Directions for this task:
According to the post on micro frontends, microservices are a flavor of which architecture?

Document section:
++++++++

Why Micro frontends might fail as microservices

Micro frontends were highly inspired by Microservices. So why not extend the same benefits from microservices to micro frontends, right? Things are a bit easier at the backend because we can actually have proper and real isolation. Meaning process/machine isolation, since we can distribute workloads in different machines. When we are looking into micro frontends is not the same deal. We also need to remember that microservices were highly inspired by SOA and Microservices are a flavor of SOA. Microservices are DEAD and in decline for the Backend, so it's interesting to see it's a major trend for the frontend. At the end of the day the Browser architecture did not change much and in the backend is much easier to have isolations and we have different flavors of isolations like Docker, UniKernels, MicroWorkers, etc... 

In defense of Micro frontends 

First of all, I want to say I believe we need more engineering and more Architecture in the frontend space. We need more content like this and this. At the end of the day, I'm in favor of micro frontends. Meaning we need to get better modularization and better tooling. However, like microservices, I'm afraid we will fail as an industry since often we dont do a good design job and often dont learn from mistakes from the past. Right now it looks like React is the more popular and best way to build web applications. Angular is big on the enterprise side and Vue is growing and we always will have vanilla JS. IMHO the place everybody wants to be right now is using React. However, solutions and frameworks come and go and I'm sure in the near future React will be legacy as much as AngularJS is today(Good luck finding engineers who want to work with AndularJS). 

We all want better isolations and have ways to implement a strangler pattern(check out the post I and II) and be able to migrate new parts of an application into better modularized and more concise parts with newer and better technology. However, there are lots of people who are completely terrified to run different react versions in the same application(and I get why). Using the same frameworks makes things easier and you can have builds and repositories per Domain instead of one single monorepo maybe one monorepo(Buck, Bazel, or whatever) per domain? However, we all need to get rid of that AngularJS legacy right?

++++++++

Supplied material:
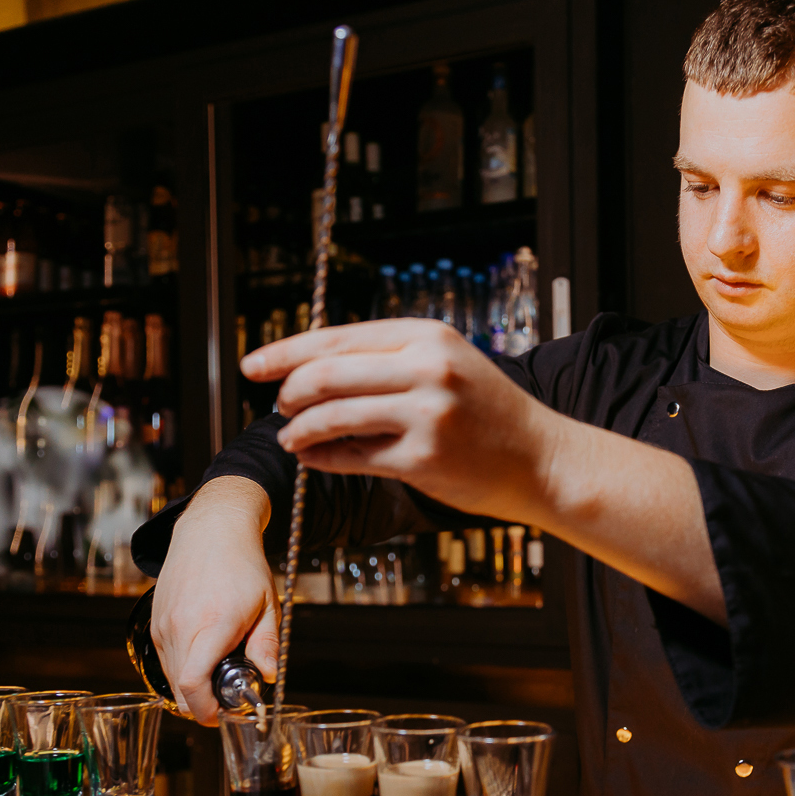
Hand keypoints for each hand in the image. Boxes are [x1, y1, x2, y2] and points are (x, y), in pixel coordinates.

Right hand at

++++++++

Response for this exercise:
SOA